SOURCE RECORDS »
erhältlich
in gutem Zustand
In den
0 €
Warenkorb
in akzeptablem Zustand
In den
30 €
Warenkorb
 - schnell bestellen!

WORK INSTRUCTIONS »
From the records above, copy each line in which the string "Zustand" occurs.

SOLUTION »
in gutem Zustand
in akzeptablem Zustand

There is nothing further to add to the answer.